• [Stated task A]: Rewrite the stretch of the food-waste article from "Eric Dominguez, vice" through "into pig feed.", replacing "pig feed" with "animal feed".

• [Excerpt to read]:
+--

This is the second installment in a three-part series on food waste in Southern Nevada. The final installment is set to appear in View on Nov. 30. The first installment is online at bit.ly/2gZFNNc.

The Fountains of Bellagio. The 24-hour buffet passes. The clubs with several-thousand-dollar bottle service.

Competition for visitor dollars has earned Las Vegas a reputation for excess and waste. But over the past decade, companies in the Las Vegas Valley have been vying to be the most sustainable.

Businesses have been recycling paper, cardboard and glass, pursuing LEED certification for their buildings and cutting water use.

Now they’re looking for different ways to improve — and stand out to consumers — by cutting food waste.

Eric Dominguez, vice president of facilities, engineering and sustainability for Caesars Entertainment Corp., said the company has been tracking its waste diversion since 2008. But figuring out what to do with food waste and how to cut down on it has been slow going, he said.

“All we’re doing now is we’re separating, collecting the organics and we’re diverting it from the landfill, which is good,” Dominguez said. Caesars Entertainment contracts with Western Elite to pick up the material, which is composted or turned into pig feed.

“I would say we’ve got a ways to go,” Dominguez said. “I think we’re doing a lot better than we have in the past right now.”

Organics (mostly food waste) make up about 50 percent of the total waste diverted at Caesars’ ten Southern Nevada properties. Dominguez said minimizing waste at the source should be the priority.

The company started a pilot program at Rio this summer that identifies where food waste is being generated.

“Right now I can tell you numbers on a macro scale … but I can’t tell you by outlet. I can’t tell you if there’s one particular source that’s a spike source and maybe it needs to be looked at,” Dominguez said. “Is it during prep? Is it because portions are too large and we get a lot of waste from guests? Is it conventions?”

Understanding the source of the waste will help the company decide what kind of reduction goals are realistic, he said.

Change ultimately will be consumer driven.

+--

• [Extracted data]:
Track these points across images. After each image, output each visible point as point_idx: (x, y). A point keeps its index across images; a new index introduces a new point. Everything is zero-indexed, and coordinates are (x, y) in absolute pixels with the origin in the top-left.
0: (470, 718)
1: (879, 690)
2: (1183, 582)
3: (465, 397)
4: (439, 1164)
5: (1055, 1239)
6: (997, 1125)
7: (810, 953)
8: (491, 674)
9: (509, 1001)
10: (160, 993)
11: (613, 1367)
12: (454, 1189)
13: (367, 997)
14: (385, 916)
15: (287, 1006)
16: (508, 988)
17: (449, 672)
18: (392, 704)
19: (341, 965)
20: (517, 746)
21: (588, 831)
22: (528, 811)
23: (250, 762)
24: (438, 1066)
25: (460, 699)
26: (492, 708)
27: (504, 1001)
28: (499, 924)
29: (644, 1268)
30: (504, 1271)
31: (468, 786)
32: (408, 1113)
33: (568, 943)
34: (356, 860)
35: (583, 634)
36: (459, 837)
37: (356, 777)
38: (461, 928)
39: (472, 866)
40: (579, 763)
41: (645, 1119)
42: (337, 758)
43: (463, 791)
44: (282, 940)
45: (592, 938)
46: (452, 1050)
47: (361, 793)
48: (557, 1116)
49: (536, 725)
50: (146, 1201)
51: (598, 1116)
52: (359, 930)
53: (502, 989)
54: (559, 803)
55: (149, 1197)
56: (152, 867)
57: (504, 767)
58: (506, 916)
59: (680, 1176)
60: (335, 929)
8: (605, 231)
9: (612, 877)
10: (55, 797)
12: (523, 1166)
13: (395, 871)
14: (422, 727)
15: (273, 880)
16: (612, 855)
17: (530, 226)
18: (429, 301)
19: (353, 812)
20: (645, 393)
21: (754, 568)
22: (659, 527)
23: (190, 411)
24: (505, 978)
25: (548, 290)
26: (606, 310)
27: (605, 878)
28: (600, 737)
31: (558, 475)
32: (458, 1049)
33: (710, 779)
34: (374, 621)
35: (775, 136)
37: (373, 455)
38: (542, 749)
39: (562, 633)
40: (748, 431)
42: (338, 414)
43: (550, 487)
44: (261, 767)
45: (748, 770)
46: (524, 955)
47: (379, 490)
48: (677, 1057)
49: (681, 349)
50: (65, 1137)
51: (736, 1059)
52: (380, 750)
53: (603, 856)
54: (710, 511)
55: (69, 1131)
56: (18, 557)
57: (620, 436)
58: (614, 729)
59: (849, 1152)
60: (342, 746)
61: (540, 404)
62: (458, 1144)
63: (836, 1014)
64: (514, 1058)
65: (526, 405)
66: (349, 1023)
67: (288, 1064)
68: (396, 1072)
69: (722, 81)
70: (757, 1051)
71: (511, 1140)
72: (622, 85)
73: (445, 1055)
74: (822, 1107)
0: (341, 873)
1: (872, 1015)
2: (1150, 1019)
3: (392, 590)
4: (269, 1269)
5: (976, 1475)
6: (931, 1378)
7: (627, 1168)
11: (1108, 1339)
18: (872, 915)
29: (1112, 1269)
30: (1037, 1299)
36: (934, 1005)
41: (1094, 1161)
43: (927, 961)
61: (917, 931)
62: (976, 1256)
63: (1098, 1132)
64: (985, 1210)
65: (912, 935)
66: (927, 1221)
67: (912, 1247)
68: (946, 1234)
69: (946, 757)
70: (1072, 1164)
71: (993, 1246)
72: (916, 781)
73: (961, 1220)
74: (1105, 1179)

+--

• [Stated task B]: From the listing, copy out word for word the stretch from the line containing "61: (540, 404)" through the line containing "2: (1150, 1019)", with both of those lines included.

• [Full output A]:
Eric Dominguez, vice president of facilities, engineering and sustainability for Caesars Entertainment Corp., said the company has been tracking its waste diversion since 2008. But figuring out what to do with food waste and how to cut down on it has been slow going, he said.

“All we’re doing now is we’re separating, collecting the organics and we’re diverting it from the landfill, which is good,” Dominguez said. Caesars Entertainment contracts with Western Elite to pick up the material, which is composted or turned into animal feed.

• [Full output B]:
61: (540, 404)
62: (458, 1144)
63: (836, 1014)
64: (514, 1058)
65: (526, 405)
66: (349, 1023)
67: (288, 1064)
68: (396, 1072)
69: (722, 81)
70: (757, 1051)
71: (511, 1140)
72: (622, 85)
73: (445, 1055)
74: (822, 1107)
0: (341, 873)
1: (872, 1015)
2: (1150, 1019)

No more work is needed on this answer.